Pada uterus, uterus membesar secara progresif sesuai usia kebuntingan. Pada ligamentum pelvis dan symphisis pubis terjadi relaksasi sejak awal kebuntingan dan meningkat secara progresif menjelang partus
 Bentuk Dan Lokasi Uterus Bunting
            Pada hewan piara uterus tertarik ke depan dan ke bawah masuk ruang abdomen. Pada ruminansia uterus bunting lokasinya disebelah kanan abdomen. Pada akhir kebuntingan, panjang fetus membentang dari diapragma sampai pelvis. Pada sapi bentuk uterusnya tubuler memanjang, sedangkan pada babi uterusnya sangat panjang terletak pada lantai abdomen.
Pada pertengahan kebuntingan posisi fetus terletak pada sembarang arah. Pada kebuntingan yang lanjut, posisi fetus adalah longitudinal terhadap sumbu panjang induk dalam presentasi anterior dengan kepala dan kedua kaki depannya mengarah ke servik. Sapi, babi, anjing dan kucing punggung mengarah ke dinding abdomen yang kemudian merotasi menjelang partus yaitu punggungnya mengarah punggung induk.

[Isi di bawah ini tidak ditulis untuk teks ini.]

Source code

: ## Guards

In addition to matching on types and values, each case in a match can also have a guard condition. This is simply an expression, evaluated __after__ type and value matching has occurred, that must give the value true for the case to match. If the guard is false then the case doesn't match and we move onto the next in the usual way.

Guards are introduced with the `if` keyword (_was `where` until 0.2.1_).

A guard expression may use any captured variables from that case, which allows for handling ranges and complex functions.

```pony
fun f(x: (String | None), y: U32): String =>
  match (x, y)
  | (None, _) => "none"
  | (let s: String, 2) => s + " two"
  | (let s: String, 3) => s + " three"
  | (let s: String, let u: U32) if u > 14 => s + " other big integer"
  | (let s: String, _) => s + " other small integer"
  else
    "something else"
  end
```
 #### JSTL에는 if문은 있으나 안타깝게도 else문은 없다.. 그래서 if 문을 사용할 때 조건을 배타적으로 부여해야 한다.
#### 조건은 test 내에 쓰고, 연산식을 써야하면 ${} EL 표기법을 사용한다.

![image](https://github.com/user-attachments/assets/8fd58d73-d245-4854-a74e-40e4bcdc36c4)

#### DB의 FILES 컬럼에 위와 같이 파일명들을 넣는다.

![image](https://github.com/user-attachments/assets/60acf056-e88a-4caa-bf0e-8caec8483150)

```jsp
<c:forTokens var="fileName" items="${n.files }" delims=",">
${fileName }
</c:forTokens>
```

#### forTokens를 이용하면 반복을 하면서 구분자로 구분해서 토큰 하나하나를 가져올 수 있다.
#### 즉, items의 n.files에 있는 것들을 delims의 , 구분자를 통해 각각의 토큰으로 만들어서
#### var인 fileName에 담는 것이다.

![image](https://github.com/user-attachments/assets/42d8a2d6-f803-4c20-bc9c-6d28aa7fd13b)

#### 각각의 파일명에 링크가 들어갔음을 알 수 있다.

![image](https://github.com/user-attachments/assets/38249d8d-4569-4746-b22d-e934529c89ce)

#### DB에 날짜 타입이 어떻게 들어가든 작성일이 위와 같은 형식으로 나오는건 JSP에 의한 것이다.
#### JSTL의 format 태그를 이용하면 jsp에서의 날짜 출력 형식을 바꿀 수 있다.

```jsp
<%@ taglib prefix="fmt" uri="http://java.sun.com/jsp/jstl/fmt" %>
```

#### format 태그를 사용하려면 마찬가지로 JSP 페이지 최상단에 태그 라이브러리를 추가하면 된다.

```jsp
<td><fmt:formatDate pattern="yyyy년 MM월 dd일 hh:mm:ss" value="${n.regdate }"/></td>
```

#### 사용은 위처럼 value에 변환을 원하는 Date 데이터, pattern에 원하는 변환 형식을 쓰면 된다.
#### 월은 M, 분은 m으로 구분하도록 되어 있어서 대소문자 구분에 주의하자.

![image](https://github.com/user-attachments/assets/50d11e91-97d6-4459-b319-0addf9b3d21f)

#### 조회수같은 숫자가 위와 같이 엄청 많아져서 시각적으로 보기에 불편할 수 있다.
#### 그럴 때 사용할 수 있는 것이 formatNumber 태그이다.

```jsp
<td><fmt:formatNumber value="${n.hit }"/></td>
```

            Ada beberapa faktor yang mempengaruhi perkembangan fetus seperti :
1.      Genetik : Spesies, bangsa, litter size dan genotipe
2.      Lingkungan seperti; Induk (nutrisi, size) dan plasenta ( aliran darah, ukuran }
3.      Hormon Fetus seperti  thyroid, insulin dan hormon pertumbuhan
 Kembar
Kebuntingan kembar kadang-kadang banyak terjadi pada hewan unipara. Pada sapi kejadiannya 0,5 – 4 %. Kejadian kembar identik (monozigotik) atau fratenal (dizigotik) adalah 4 – 6 % dan 93 – 95 %.
Kelahiran kembar pada hewan unipara tidak dikehendaki karena: Angka abortus yang tinggi; yaitu sekitar : 30 – 40 %, sering berakhir dengan prematur, anak-anaknya lebih kecil dan lemah, sering menyebabkan involusi tertunda, retensi plasenta, metritis septika, kemajiran sementara dan distokia, dan jarak beranak yang panjang
Secara garis besar penyebab kebuntingan kembar dibedakan atas: 1. Pengaruh lingkungan: a. musim (Biasanya dikaitkan dengan perbaikan makanan), b. usia induk ( 5 – 6 tahun biasanya kejadian kembar tinggi, 8 – 12 tahun kejadian kembar rendah), c. penjantan, d. pemberian FSH. 2. Herediter ( bangsa, perbedaan induk-pejantan dan turunannya)
 Lama Kebuntingan
            Ada beberapa faktor yang mempengaruhi lama kebuntingan yaitu :
1.      Faktor induk yang muda lebih pendek masa bunting dibanding yang tua.
2.      Faktor fetus: liter size,  jenis kelamin (jantan lebih lama)
3.      Faktor genetik: spesies, bangsa, dan genotif fetus
4.      Faktor lingkungan: nutrisi, temperatur dan musim
Kebuntingan yang diperpendek mungkin terjadi karena : Kembar, penyakit, kurang gizi dan hormonal (PGF2 alfa).  Kebuntingan yang diperpanjang dapat karena :  pemberian progesteron, dekapitasi fetus dan . abnormalitas fetus
 Lama Kemampuan Reproduksi
            Lama kemampuan reproduksi pada hewan piara pada dasarnya tergantung 2 faktor yaitu :
1.      Kehidupan ternak terhenti karena: kelemahan fisik akibat penyakit dan kekurangan makan karena   kehilangan gigi.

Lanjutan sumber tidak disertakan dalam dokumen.